INPUT DATA START
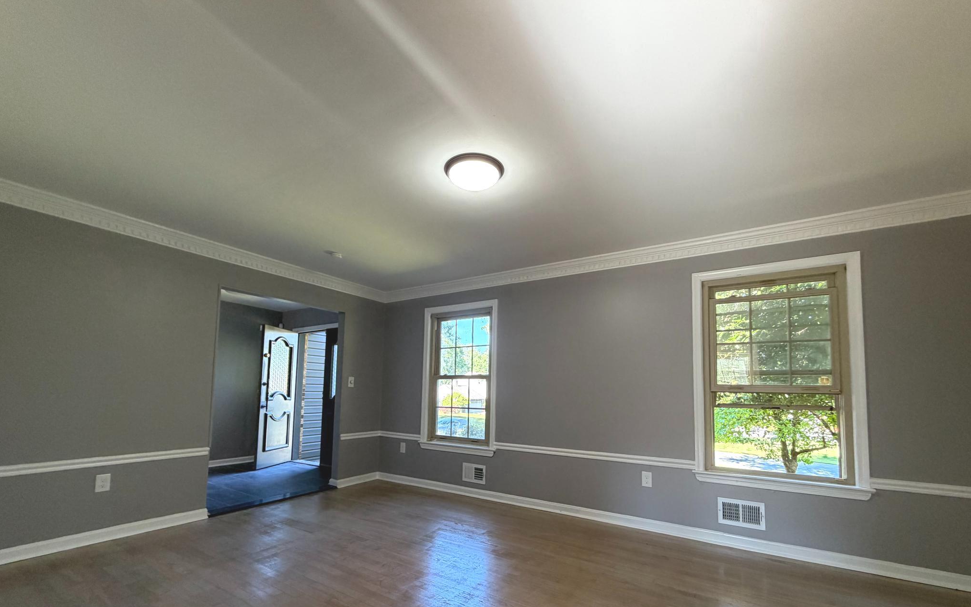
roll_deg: -1.3
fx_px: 397
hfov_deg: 101.5
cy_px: 366
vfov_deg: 73.9
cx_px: 489
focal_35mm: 15
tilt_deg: +2.5
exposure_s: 1/60
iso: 200
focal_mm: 2.22
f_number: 2.2
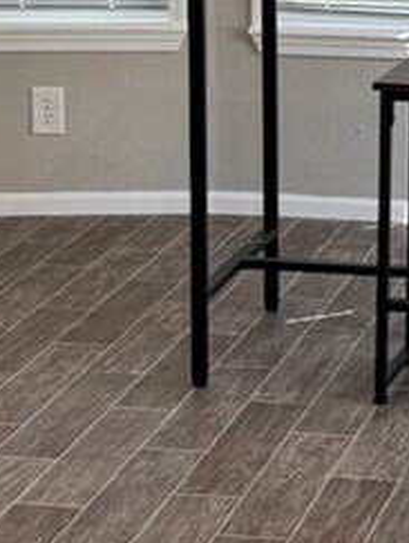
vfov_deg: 13.7
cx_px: 492
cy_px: 16
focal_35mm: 142
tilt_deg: -8.9
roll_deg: -0.7
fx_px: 2231
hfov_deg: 10.3
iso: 125
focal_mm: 6.76
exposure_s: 1/120
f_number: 1.78
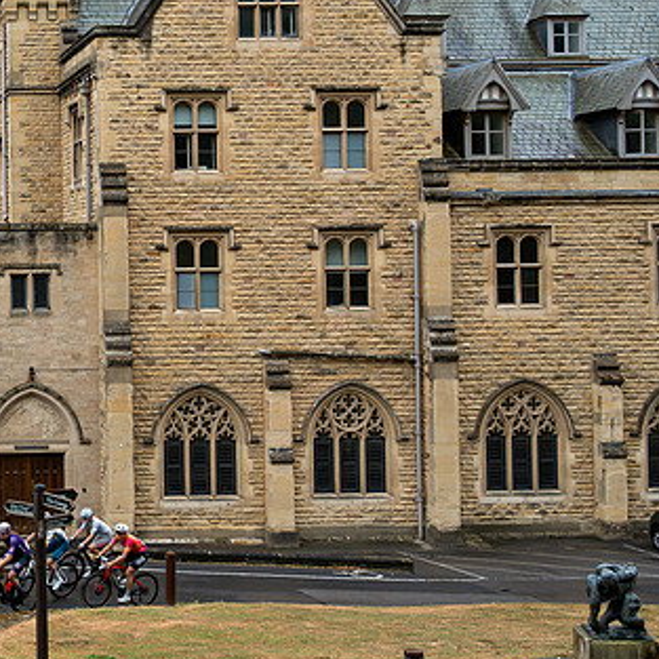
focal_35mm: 63
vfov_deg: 27.2
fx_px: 1357
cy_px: 234
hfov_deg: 24.4
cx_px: -161
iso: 500
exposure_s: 1/800
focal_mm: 24
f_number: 4
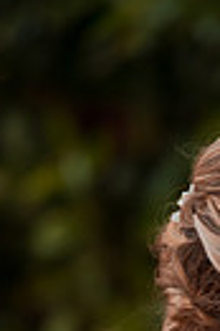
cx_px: 363
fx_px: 4264
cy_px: 460
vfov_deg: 4.4
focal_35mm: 464
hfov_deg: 2.9
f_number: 1.8
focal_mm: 135
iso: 320
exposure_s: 1/1000
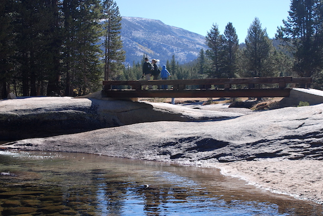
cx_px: 130
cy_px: 126
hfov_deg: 31.5
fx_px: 571
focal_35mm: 64
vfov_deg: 21.4
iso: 140
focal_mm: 35
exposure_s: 1/125
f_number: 5.6
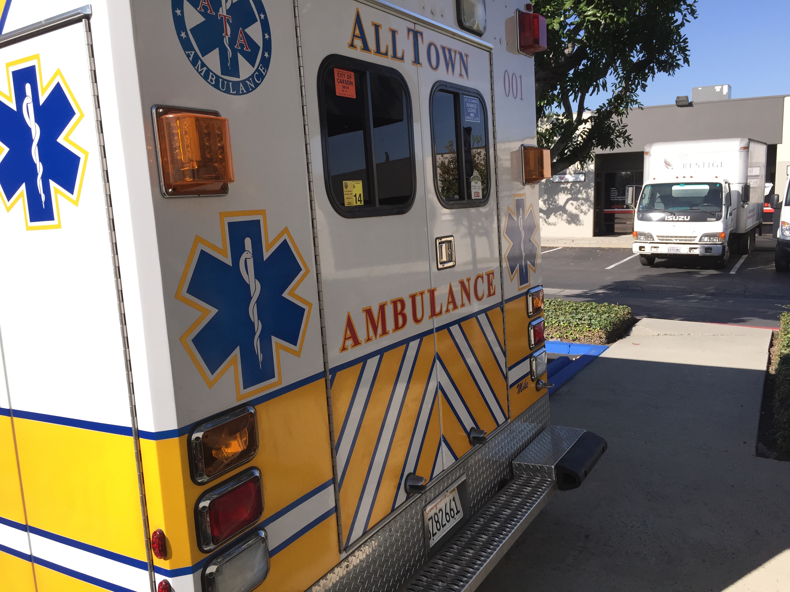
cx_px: 395
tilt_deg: -7.2
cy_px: 296
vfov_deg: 48.2
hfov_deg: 61.7
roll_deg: +0.5
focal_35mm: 29
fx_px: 662
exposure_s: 1/2326
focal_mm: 4.15
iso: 50
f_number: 2.2
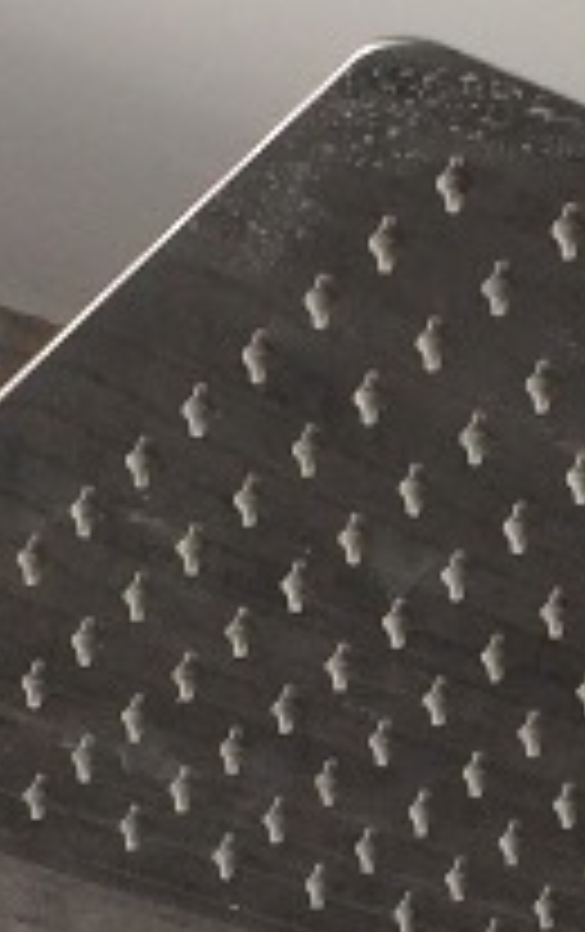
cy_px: 1000
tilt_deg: +26.5
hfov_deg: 7.3
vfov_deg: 11.6
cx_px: 837
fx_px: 4525
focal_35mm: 178
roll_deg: -0.3
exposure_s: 1/60
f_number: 2.2
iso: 50
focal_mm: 4.15
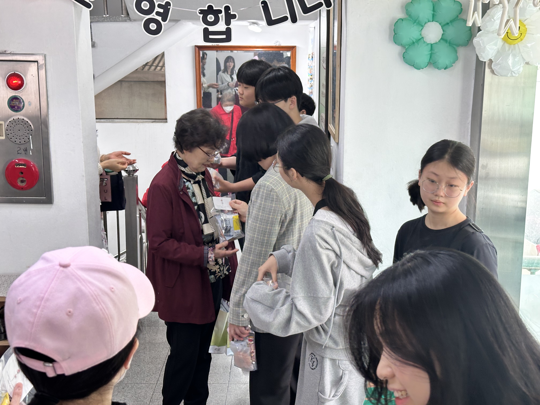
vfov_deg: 30.3
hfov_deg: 39.7
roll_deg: +0.3
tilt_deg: -13.4
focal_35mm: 48
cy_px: 202
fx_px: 749
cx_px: 270
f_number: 1.78
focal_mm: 6.86
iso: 64
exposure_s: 1/60
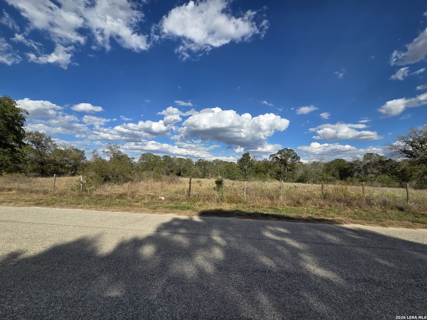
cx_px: 214
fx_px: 160
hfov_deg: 106.2
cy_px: 160
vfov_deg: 89.9
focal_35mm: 13
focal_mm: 2.2
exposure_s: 1/2643
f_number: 2.2
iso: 50
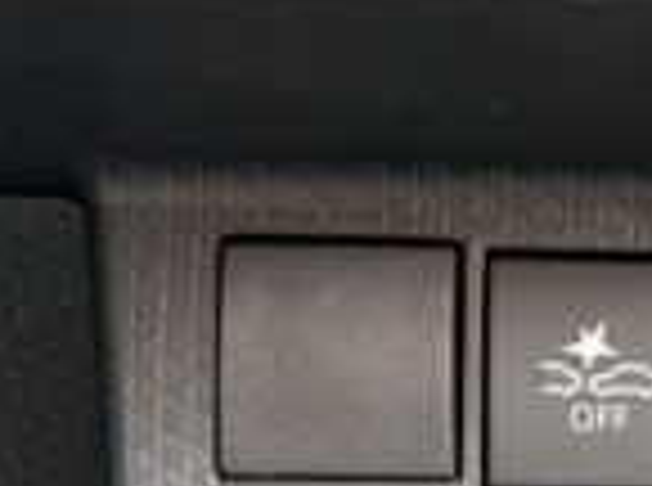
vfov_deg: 22.4
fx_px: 1184
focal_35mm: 63
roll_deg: -1.2
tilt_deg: -17.6
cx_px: 665
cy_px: 466
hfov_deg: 28.7
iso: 125
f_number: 1.6
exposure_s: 1/62
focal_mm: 5.96
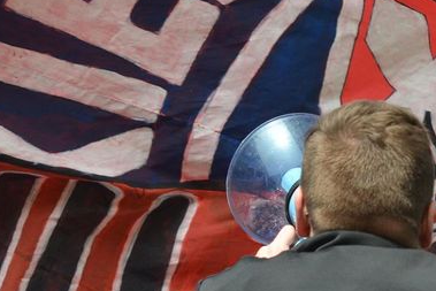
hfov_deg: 13.0
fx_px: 1914
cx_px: 259
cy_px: 204
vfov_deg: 8.7
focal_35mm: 158
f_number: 5
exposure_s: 1/1250
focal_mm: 70
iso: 400
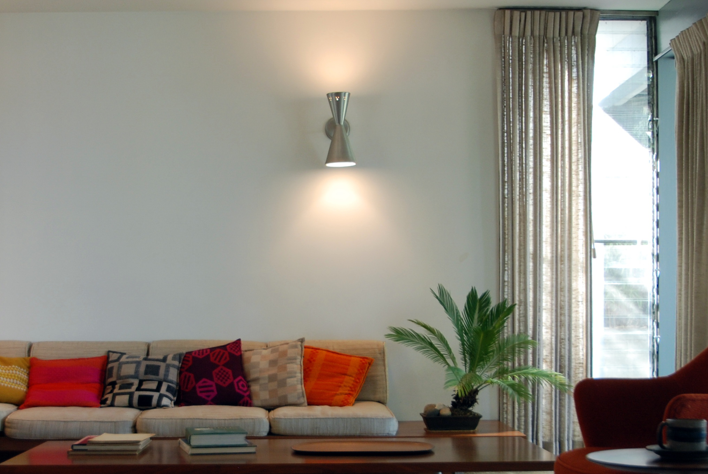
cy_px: 374
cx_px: 296
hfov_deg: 31.8
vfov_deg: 21.4
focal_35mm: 63
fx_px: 1241
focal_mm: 22
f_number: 4.5
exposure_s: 1/13
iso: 200
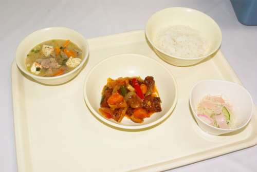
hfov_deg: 46.3
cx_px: 128
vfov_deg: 32.0
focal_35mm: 42
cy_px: 86
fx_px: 300
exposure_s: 1/45
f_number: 8
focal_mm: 28
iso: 800
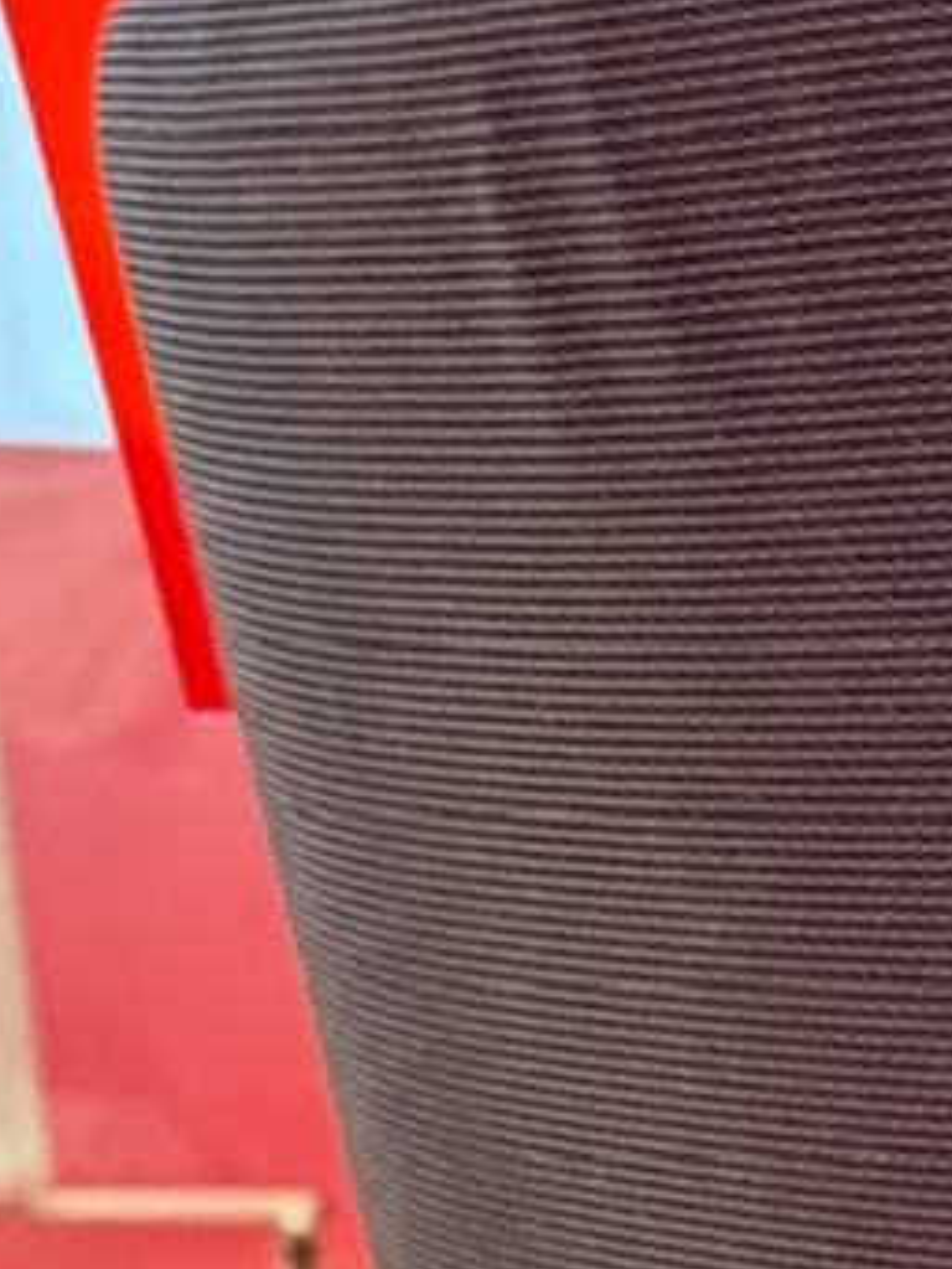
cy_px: 2761
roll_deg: -0.7
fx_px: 5277
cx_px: 2261
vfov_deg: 11.8
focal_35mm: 144
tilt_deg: -18.5
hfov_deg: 9.3
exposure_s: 1/33
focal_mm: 6.76
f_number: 1.78
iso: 640
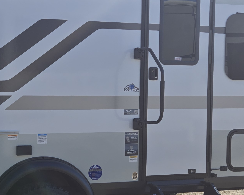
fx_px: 513
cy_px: 100
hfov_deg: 25.8
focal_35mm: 71
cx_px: 20
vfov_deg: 21.6
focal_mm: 5.4
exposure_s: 1/1406
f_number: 1.8
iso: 25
INPUT DATA END
DIRECTIONS: From the first line to the last, return the material above exactly, apart from the pictures.

THE COMPLETED TASK:
roll_deg: -1.3
fx_px: 397
hfov_deg: 101.5
cy_px: 366
vfov_deg: 73.9
cx_px: 489
focal_35mm: 15
tilt_deg: +2.5
exposure_s: 1/60
iso: 200
focal_mm: 2.22
f_number: 2.2
vfov_deg: 13.7
cx_px: 492
cy_px: 16
focal_35mm: 142
tilt_deg: -8.9
roll_deg: -0.7
fx_px: 2231
hfov_deg: 10.3
iso: 125
focal_mm: 6.76
exposure_s: 1/120
f_number: 1.78
focal_35mm: 63
vfov_deg: 27.2
fx_px: 1357
cy_px: 234
hfov_deg: 24.4
cx_px: -161
iso: 500
exposure_s: 1/800
focal_mm: 24
f_number: 4
cx_px: 363
fx_px: 4264
cy_px: 460
vfov_deg: 4.4
focal_35mm: 464
hfov_deg: 2.9
f_number: 1.8
focal_mm: 135
iso: 320
exposure_s: 1/1000
cx_px: 130
cy_px: 126
hfov_deg: 31.5
fx_px: 571
focal_35mm: 64
vfov_deg: 21.4
iso: 140
focal_mm: 35
exposure_s: 1/125
f_number: 5.6
cx_px: 395
tilt_deg: -7.2
cy_px: 296
vfov_deg: 48.2
hfov_deg: 61.7
roll_deg: +0.5
focal_35mm: 29
fx_px: 662
exposure_s: 1/2326
focal_mm: 4.15
iso: 50
f_number: 2.2
cy_px: 1000
tilt_deg: +26.5
hfov_deg: 7.3
vfov_deg: 11.6
cx_px: 837
fx_px: 4525
focal_35mm: 178
roll_deg: -0.3
exposure_s: 1/60
f_number: 2.2
iso: 50
focal_mm: 4.15
vfov_deg: 30.3
hfov_deg: 39.7
roll_deg: +0.3
tilt_deg: -13.4
focal_35mm: 48
cy_px: 202
fx_px: 749
cx_px: 270
f_number: 1.78
focal_mm: 6.86
iso: 64
exposure_s: 1/60
cx_px: 214
fx_px: 160
hfov_deg: 106.2
cy_px: 160
vfov_deg: 89.9
focal_35mm: 13
focal_mm: 2.2
exposure_s: 1/2643
f_number: 2.2
iso: 50
vfov_deg: 22.4
fx_px: 1184
focal_35mm: 63
roll_deg: -1.2
tilt_deg: -17.6
cx_px: 665
cy_px: 466
hfov_deg: 28.7
iso: 125
f_number: 1.6
exposure_s: 1/62
focal_mm: 5.96
hfov_deg: 13.0
fx_px: 1914
cx_px: 259
cy_px: 204
vfov_deg: 8.7
focal_35mm: 158
f_number: 5
exposure_s: 1/1250
focal_mm: 70
iso: 400
cy_px: 374
cx_px: 296
hfov_deg: 31.8
vfov_deg: 21.4
focal_35mm: 63
fx_px: 1241
focal_mm: 22
f_number: 4.5
exposure_s: 1/13
iso: 200
hfov_deg: 46.3
cx_px: 128
vfov_deg: 32.0
focal_35mm: 42
cy_px: 86
fx_px: 300
exposure_s: 1/45
f_number: 8
focal_mm: 28
iso: 800
cy_px: 2761
roll_deg: -0.7
fx_px: 5277
cx_px: 2261
vfov_deg: 11.8
focal_35mm: 144
tilt_deg: -18.5
hfov_deg: 9.3
exposure_s: 1/33
focal_mm: 6.76
f_number: 1.78
iso: 640
fx_px: 513
cy_px: 100
hfov_deg: 25.8
focal_35mm: 71
cx_px: 20
vfov_deg: 21.6
focal_mm: 5.4
exposure_s: 1/1406
f_number: 1.8
iso: 25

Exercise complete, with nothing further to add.